Psalm 145

This is the last “Psalm of David” in the book of Psalms, and it features the shepherd-king at his artistic best. The quality of his Holy Spirit-inspired poetry is never finer than right here. David used the “acrostic” technique in this psalm, with each verse beginning with the successive letters of the Hebrew alphabet — he praised God from A to Z! He also used an “inclusio,” beginning and ending the psalm with “forever and ever” (v.1, 21), giving it an eternal tone. In between, he used the broadest, most far-reaching language at his disposal: unsearchable, everlasting, throughout all generations (and I counted 17 times he used the world “all”).

David, the king of Israel, knew that he served the King of kings, and he began this psalm “extolling” Him. To extol (v.1) means “to set preeminently on high, to exalt above all others.” David knew that as a believer, he would have cause and opportunity to bless and praise the Lord like that “forever and ever” (v.1-2) — both here and in the hereafter. And after all that praising, he would never get around to praising every praiseworthy thing about God, because “His greatness is unsearchable” (v.3). Verse 7 pictures God’s people pouring out their praise in the form of a song, the overflow of grateful hearts.

Verses 8-9 give us one of the most beautiful descriptions of God’s loving character in the Bible. He is unwaveringly holy, but He loves to love lost sinners. He “abounds” in love — a steadfast, stubborn love that will not let go. The rest of the psalm is a list of ways God expresses His love, all the powerful works, the glorious splendor, and the “mighty deeds” He does that flow from His loving heart (v.10-12).
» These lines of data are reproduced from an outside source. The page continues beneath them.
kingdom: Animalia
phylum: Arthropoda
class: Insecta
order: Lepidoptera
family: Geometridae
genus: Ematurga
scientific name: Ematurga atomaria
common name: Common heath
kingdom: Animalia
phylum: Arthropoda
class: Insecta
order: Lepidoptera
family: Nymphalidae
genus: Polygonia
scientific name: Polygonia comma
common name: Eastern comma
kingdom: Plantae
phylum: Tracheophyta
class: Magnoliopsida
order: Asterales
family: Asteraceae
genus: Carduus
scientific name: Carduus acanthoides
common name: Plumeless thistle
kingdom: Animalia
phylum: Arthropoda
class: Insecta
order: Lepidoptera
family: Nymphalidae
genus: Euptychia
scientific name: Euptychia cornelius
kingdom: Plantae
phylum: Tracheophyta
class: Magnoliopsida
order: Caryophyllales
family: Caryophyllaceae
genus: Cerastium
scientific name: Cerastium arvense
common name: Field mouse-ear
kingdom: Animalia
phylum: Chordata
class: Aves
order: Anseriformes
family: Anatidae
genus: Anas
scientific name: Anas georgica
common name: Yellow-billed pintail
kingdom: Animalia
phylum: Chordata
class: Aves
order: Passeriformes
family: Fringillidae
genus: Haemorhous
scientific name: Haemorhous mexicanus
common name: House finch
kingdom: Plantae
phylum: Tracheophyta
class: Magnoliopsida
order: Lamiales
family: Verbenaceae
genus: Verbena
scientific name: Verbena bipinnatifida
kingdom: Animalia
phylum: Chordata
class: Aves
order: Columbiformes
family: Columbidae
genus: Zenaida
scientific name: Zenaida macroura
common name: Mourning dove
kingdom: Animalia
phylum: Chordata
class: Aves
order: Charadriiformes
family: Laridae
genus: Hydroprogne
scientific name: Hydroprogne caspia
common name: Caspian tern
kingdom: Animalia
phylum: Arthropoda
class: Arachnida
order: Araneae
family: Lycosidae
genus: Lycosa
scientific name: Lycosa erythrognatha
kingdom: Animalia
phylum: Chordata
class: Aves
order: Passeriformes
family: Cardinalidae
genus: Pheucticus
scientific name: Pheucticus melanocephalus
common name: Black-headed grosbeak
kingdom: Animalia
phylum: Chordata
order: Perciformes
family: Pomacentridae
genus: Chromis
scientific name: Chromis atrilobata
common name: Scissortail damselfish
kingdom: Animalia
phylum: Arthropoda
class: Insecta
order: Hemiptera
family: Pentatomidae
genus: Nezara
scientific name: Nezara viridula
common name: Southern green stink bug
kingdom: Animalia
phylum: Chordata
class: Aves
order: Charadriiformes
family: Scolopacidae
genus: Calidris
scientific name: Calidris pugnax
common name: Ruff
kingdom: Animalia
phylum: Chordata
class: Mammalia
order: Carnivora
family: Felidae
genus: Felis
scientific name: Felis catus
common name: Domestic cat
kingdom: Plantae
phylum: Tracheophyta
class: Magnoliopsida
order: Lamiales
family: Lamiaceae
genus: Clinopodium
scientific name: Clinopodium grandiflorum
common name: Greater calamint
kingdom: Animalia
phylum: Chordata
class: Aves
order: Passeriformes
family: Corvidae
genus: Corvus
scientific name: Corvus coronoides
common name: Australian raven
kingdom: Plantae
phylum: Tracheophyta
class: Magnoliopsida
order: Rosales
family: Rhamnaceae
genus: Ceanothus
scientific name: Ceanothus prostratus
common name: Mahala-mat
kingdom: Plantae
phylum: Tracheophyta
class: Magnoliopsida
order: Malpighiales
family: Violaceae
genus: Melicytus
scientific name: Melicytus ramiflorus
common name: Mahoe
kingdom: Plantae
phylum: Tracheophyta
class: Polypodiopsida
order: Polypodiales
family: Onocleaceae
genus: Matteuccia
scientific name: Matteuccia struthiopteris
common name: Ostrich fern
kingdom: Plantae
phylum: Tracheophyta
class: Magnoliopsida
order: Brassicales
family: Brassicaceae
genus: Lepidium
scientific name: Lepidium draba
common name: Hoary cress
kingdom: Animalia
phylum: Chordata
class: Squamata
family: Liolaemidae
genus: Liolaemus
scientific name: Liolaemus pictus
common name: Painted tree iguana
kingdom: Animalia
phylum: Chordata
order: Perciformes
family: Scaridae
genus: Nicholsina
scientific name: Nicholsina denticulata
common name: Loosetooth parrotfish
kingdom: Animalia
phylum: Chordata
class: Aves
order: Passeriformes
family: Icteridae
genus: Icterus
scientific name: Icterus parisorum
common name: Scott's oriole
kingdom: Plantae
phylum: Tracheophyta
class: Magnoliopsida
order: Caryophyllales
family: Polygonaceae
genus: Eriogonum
The Lord knows when I am staggering under the weight of life’s pressures, and because He loves me, He raises me up and gives me strength (v.14). He saves, but He also satisfies — His people live under His generous open hand (v.15-16). He is near to all who cry out to Him, ready and willing to save anyone who calls on Him from a repentant heart (v.18-19). But those who do not respond to His love will someday be crushed by His holiness: “The Lord preserves all who love Him, but all the wicked He will destroy” (v.20).

In the final verse we see that the psalm ends as it began, with a call for praise to go on and on, without end, forever and ever. Amen!

Suggestion: Re-read this psalm aloud, making David’s words your own. Let your mouth speak the praise of the Lord (v.21)!